■ Task prompt
In the entries below, find every line with "service" and copy it.

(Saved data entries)
- - - - - - -

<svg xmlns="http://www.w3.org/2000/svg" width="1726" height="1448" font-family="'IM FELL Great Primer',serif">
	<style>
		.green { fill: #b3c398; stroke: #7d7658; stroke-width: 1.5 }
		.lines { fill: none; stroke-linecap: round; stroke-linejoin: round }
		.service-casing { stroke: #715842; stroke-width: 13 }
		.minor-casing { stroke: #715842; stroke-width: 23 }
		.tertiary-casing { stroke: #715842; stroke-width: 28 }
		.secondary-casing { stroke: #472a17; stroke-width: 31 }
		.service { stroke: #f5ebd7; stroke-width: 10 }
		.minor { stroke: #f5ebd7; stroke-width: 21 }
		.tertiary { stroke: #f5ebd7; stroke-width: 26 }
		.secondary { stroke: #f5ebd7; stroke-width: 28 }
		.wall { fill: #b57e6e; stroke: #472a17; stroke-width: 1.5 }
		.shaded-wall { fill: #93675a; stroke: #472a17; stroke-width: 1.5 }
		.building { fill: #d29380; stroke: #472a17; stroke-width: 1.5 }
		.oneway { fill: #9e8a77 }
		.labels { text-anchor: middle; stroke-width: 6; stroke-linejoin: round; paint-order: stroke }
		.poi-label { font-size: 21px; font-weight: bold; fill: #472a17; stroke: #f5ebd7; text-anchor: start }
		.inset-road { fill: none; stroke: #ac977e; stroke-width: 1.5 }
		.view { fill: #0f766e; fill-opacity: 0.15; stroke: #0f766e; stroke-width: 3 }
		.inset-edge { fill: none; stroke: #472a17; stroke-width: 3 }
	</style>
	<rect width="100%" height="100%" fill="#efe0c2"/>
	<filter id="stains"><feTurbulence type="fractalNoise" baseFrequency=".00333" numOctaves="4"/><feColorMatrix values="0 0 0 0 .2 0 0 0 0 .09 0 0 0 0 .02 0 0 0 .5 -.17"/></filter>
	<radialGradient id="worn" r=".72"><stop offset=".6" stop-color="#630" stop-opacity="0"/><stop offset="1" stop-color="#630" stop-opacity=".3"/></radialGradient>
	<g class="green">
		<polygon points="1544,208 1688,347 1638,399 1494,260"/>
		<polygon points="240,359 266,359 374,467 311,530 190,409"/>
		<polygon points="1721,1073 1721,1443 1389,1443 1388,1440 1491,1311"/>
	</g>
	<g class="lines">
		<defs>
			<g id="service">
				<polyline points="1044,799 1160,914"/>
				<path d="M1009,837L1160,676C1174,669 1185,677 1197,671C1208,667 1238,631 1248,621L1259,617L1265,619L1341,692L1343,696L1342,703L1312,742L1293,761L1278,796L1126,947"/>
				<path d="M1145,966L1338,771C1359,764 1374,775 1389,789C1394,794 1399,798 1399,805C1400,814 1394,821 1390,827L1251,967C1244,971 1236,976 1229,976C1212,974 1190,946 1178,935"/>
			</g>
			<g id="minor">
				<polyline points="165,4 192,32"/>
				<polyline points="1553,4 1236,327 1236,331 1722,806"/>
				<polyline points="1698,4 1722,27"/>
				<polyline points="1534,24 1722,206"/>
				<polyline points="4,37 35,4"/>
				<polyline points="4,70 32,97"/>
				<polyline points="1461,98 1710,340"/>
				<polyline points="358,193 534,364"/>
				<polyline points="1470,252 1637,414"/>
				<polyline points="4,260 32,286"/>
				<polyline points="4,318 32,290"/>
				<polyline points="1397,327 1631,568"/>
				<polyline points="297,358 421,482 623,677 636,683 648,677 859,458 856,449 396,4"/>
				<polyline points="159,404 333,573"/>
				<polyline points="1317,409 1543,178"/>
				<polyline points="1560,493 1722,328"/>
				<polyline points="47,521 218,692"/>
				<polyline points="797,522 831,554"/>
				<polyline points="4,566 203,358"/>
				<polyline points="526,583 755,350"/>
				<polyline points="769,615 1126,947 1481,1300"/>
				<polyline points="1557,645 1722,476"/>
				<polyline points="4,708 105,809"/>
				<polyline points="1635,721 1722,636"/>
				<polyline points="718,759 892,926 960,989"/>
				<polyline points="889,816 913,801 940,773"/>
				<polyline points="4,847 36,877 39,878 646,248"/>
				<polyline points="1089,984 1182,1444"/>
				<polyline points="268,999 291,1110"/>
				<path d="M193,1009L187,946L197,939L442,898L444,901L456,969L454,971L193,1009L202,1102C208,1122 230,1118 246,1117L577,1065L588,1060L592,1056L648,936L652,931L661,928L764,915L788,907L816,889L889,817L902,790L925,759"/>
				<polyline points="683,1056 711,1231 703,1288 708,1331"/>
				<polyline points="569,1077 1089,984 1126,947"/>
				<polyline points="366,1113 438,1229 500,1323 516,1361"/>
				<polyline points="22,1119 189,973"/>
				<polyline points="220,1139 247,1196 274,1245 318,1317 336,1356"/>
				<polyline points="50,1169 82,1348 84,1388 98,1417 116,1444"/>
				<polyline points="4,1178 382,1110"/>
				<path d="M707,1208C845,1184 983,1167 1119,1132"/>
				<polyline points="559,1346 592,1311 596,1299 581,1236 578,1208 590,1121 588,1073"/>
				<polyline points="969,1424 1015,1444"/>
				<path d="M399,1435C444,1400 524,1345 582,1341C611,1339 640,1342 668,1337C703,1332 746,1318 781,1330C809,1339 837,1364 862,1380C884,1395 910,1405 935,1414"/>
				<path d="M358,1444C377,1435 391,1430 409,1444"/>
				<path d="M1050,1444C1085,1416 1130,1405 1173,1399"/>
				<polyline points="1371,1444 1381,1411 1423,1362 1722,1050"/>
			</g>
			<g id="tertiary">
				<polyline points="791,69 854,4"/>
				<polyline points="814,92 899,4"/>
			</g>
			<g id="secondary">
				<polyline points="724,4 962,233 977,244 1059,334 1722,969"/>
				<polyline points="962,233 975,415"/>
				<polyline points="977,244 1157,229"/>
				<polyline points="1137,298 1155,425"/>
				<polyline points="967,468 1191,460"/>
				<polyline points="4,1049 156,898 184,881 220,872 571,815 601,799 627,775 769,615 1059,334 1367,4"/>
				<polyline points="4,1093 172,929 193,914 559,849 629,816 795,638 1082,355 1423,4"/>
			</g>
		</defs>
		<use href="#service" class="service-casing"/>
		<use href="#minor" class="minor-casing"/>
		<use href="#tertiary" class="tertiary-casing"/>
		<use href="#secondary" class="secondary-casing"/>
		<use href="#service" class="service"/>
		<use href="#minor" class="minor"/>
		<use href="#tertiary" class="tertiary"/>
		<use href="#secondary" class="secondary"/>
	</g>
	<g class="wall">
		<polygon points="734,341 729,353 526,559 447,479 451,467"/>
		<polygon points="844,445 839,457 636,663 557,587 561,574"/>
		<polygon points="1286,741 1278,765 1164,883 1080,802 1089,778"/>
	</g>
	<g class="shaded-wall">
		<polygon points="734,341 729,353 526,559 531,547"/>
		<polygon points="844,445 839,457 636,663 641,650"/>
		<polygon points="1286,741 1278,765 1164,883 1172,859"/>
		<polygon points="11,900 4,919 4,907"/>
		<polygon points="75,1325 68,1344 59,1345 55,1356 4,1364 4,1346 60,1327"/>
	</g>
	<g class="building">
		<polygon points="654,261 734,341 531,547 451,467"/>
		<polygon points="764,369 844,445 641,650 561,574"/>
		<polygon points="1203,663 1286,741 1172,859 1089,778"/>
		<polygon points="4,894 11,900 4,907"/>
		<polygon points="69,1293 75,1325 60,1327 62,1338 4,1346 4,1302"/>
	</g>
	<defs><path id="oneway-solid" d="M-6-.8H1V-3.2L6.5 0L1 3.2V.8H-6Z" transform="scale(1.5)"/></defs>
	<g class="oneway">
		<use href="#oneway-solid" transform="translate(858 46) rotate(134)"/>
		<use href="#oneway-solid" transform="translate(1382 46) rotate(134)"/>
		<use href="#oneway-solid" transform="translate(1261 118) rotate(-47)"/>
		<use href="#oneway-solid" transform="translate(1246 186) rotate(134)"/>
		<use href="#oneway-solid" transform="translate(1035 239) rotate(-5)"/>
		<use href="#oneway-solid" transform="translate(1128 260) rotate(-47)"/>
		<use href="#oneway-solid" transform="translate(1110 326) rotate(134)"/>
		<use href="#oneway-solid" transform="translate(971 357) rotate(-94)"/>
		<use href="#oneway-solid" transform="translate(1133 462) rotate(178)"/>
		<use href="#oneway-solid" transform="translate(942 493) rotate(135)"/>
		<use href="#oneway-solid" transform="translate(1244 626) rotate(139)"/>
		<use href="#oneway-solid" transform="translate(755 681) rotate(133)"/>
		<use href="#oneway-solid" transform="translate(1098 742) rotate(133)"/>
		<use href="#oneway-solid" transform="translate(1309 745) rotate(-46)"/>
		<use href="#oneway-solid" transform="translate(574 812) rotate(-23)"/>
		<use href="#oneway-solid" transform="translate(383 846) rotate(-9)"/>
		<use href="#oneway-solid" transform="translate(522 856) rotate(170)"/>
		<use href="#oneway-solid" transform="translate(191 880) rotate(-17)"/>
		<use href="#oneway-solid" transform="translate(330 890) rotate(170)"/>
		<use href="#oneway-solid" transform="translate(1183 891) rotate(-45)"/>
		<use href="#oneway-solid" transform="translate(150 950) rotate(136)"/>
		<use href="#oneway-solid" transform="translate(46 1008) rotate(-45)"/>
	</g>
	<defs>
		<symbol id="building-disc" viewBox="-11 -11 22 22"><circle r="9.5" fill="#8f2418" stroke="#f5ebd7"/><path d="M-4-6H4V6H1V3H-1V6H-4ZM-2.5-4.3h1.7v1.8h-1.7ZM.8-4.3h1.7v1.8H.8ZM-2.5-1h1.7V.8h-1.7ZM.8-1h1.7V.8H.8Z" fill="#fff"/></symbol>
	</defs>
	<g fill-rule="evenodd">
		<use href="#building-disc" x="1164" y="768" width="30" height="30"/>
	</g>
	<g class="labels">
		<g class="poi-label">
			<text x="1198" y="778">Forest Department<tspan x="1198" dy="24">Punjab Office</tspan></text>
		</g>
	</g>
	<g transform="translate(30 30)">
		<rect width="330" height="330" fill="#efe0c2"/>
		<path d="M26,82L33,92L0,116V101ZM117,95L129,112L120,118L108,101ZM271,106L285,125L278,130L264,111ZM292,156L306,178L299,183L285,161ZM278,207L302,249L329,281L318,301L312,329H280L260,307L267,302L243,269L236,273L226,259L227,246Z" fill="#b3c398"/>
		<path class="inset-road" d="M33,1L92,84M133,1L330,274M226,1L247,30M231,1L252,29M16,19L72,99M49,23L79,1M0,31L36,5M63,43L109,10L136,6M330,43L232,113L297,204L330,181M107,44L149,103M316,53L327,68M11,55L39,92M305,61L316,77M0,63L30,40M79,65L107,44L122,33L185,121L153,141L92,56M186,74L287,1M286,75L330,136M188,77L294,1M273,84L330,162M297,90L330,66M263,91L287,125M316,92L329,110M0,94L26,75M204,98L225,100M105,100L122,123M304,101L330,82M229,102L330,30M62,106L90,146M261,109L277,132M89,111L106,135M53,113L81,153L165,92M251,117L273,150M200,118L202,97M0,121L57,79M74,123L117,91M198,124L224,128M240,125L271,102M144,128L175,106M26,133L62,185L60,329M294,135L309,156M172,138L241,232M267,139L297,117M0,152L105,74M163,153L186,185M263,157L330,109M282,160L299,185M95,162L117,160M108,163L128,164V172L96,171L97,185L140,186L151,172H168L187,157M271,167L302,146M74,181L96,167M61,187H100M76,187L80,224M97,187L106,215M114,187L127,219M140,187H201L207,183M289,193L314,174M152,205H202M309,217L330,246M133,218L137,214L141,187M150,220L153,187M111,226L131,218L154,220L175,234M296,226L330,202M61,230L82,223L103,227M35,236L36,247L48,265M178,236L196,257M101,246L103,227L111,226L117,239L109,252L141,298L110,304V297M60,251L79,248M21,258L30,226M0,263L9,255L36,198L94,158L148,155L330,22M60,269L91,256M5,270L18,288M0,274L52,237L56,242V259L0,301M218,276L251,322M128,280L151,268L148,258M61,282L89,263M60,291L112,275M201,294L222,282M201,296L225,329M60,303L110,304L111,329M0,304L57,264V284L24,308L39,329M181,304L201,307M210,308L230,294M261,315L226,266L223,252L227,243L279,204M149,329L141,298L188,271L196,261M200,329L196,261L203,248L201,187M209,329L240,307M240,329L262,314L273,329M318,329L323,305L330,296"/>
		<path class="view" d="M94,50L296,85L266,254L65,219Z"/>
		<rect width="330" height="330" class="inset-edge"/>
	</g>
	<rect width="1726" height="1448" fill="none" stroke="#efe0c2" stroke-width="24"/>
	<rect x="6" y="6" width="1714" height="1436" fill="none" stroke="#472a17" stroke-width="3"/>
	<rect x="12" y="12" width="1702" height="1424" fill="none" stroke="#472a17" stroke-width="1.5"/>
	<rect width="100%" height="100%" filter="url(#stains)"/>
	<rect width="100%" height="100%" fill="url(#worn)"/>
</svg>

- - - - - - -

■ Solution to the problem
		.service-casing { stroke: #715842; stroke-width: 13 }
		.service { stroke: #f5ebd7; stroke-width: 10 }
			<g id="service">
		<use href="#service" class="service-casing"/>
		<use href="#service" class="service"/>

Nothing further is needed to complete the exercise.